## Prompt
The requested output is every line from the one with "常に強く、かつ長時間にわたって、冬型の気圧配置が崩れず" through the last line below, printed exactly.

(Collected data)

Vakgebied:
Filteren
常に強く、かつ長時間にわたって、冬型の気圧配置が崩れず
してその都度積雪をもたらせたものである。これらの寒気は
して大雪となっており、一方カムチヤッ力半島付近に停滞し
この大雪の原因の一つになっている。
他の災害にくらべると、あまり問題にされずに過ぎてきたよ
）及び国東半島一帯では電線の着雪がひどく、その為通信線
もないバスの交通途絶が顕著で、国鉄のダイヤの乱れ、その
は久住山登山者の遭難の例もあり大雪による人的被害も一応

## Exercise response
常に強く、かつ長時間にわたって、冬型の気圧配置が崩れず
してその都度積雪をもたらせたものである。これらの寒気は
して大雪となっており、一方カムチヤッ力半島付近に停滞し
この大雪の原因の一つになっている。
他の災害にくらべると、あまり問題にされずに過ぎてきたよ
）及び国東半島一帯では電線の着雪がひどく、その為通信線
もないバスの交通途絶が顕著で、国鉄のダイヤの乱れ、その
は久住山登山者の遭難の例もあり大雪による人的被害も一応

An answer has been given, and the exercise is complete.